Zur Vorstellung der Fortschrittsberichte der Europäischen Kommission erklären Marieluise Beck, Sprecherin für Osteuropapolitik, und Manuel Sarrazin, Sprecher für Europapolitik:
Die Europäische Kommission sendet in ihrem Fortschrittsbericht das richtige Signal an die Türkei. Sie kritisiert zu Recht den unverhältnismäßigen Einsatz von Gewalt gegen die Demonstranten im Gezi-Park und macht zugleich mit der Entscheidung, die Beitrittsverhandlungen zu intensivieren, einen Schritt in die richtige Richtung. Die aktuellen Reformbemühungen der Türkei zeigen, dass der Beitrittsprozess den wirksamsten Rahmen für die Umsetzung EU-bezogener Reformen und damit einer demokratisch-rechtsstaatlichen Entwicklung darstellt. Probleme bei den Grundrechten und der Justiz können nur dann glaubwürdig verhandelt werden, wenn die Beitrittskapitel 23 und 24 zeitnah eröffnet werden. Frau Merkel muss ihren Vorbehalt gegen einen Beitritt der Türkei endlich ablegen und die Verhandlungen ernsthaft weiterführen.
Im Verhältnis zwischen Serbien und Kosovo ist im vergangenen Jahr viel erreicht worden. Das im April zwischen beiden Seiten geschlossene Abkommen birgt die historische Chance für eine dauerhafte Beilegung des Konflikts. Anlass zur Sorge gibt die weiterhin zögerliche Umsetzung der getroffenen Vereinbarungen. Ein Meilenstein werden hierbei die Kommunalwahlen im Kosovo am 3. November 2013 sein. Die kürzlich geschehene Ermordung eines EULEX-Beamten in Nordkosovo zeigt in dramatischer Weise, dass die umgehende Entwaffnung von Paramilitärs unabdingbar für den Aufbau von Rechtsstaatlichkeit in Nordkosovo ist. Weiterhin ist dafür Sorge zu tragen, dem zu bildenden Verband mehrheitlich serbischer Gemeinden im Kosovo mit seinen weitreichenden Autonomierechten keine Obstruktionspotential für die europäische Perspektive des Landes an die Hand zu geben.

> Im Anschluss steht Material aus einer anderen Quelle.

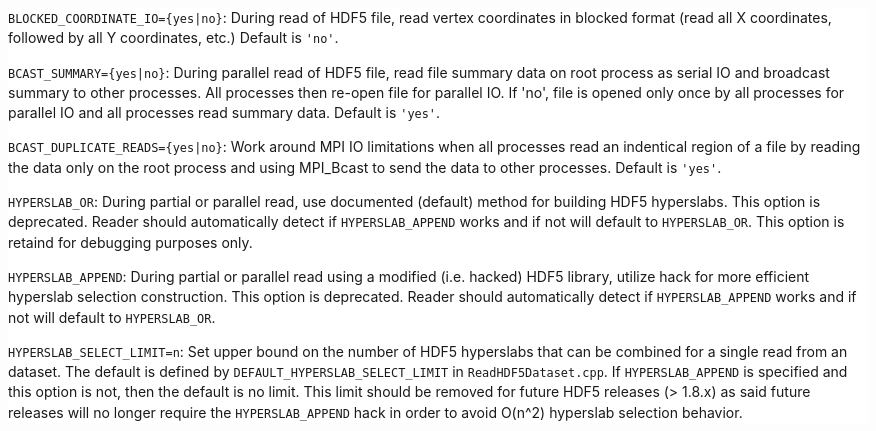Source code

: `BLOCKED_COORDINATE_IO={yes|no}`: During read of HDF5 file, read vertex coordinates in blocked format (read all X coordinates, followed by all Y coordinates, etc.)  Default is `'no'`.

`BCAST_SUMMARY={yes|no}`: During parallel read of HDF5 file, read file summary data on root process as serial IO and broadcast summary to other processes.  All processes then re-open file for parallel IO.  If 'no', file is opened only once by all processes for parallel IO and all processes read summary data.  Default is `'yes'`.

`BCAST_DUPLICATE_READS={yes|no}`: Work around MPI IO limitations when all processes read an indentical region of a file by reading the data only on the root process and using MPI_Bcast to send the data to other processes.  Default is `'yes'`.

`HYPERSLAB_OR`: During partial or parallel read, use documented (default) method for building HDF5 hyperslabs.  This option is deprecated.  Reader should automatically detect if `HYPERSLAB_APPEND` works and if not will default to `HYPERSLAB_OR`.  This option is retaind for debugging purposes only.

`HYPERSLAB_APPEND`: During partial or parallel read using a modified (i.e. hacked) HDF5 library, utilize hack for more efficient hyperslab selection construction. This option is deprecated.  Reader should automatically detect if `HYPERSLAB_APPEND` works and if not will default to `HYPERSLAB_OR`.

`HYPERSLAB_SELECT_LIMIT=n`: Set upper bound on the number of HDF5 hyperslabs that can be combined for a single read from an dataset.  The default is defined by `DEFAULT_HYPERSLAB_SELECT_LIMIT` in `ReadHDF5Dataset.cpp`.  If `HYPERSLAB_APPEND` is specified and this option is not, then the default is no limit.  This limit should be removed for future HDF5 releases (> 1.8.x) as said future releases will no longer require the `HYPERSLAB_APPEND` hack in order to avoid O(n^2) hyperslab selection behavior.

Große Sorge bereitet der jahrelange Stillstand in Bosnien und Herzegowina. Wir brauchen endlich eine europäische Verfassungsinitiative für Bosnien und Herzegowina, die mit dem nötigen politischen Gewicht und Engagement vorangetrieben wird. Die politischen Kräfte des Landes verweigern sich weiterhin dem Rechtspruch des Europäischen Menschenrechtsgerichtshofs zur Notwendigkeit einer Verfassungsreform. In unverantwortlicher Weise nehmen sie nun sogar die Kürzung der EU-Unterstützungsgelder in Kauf und blockieren weiter das Stabilisierungs- und Assoziierungsabkommen mit der EU. Europa trägt als Mitverfasser Verantwortung für die undemokratische und diskriminierende Dayton-Verfassung und damit auch für deren Überwindung.
Die Wahlen in Albanien waren ein demokratischer Fortschritt und machten einen friedlichen Machtwechsel in Tirana möglich. Ernsthafte Schritte zur Bekämpfung von Korruption und Vetternwirtschaft bleiben jedoch notwendig. Wir begrüßen die Empfehlung der Kommission zur Verleihung des Kandidatenstatus für Albanien.
Wir begrüßen zudem die Bemühungen, endlich rasch zu einem Verhandlungsbeginn mit Mazedonien zu kommen, erwarten aber, dass dabei eine baldige Beilegung des sogenannten Namensstreits mit Griechenland sichergestellt ist.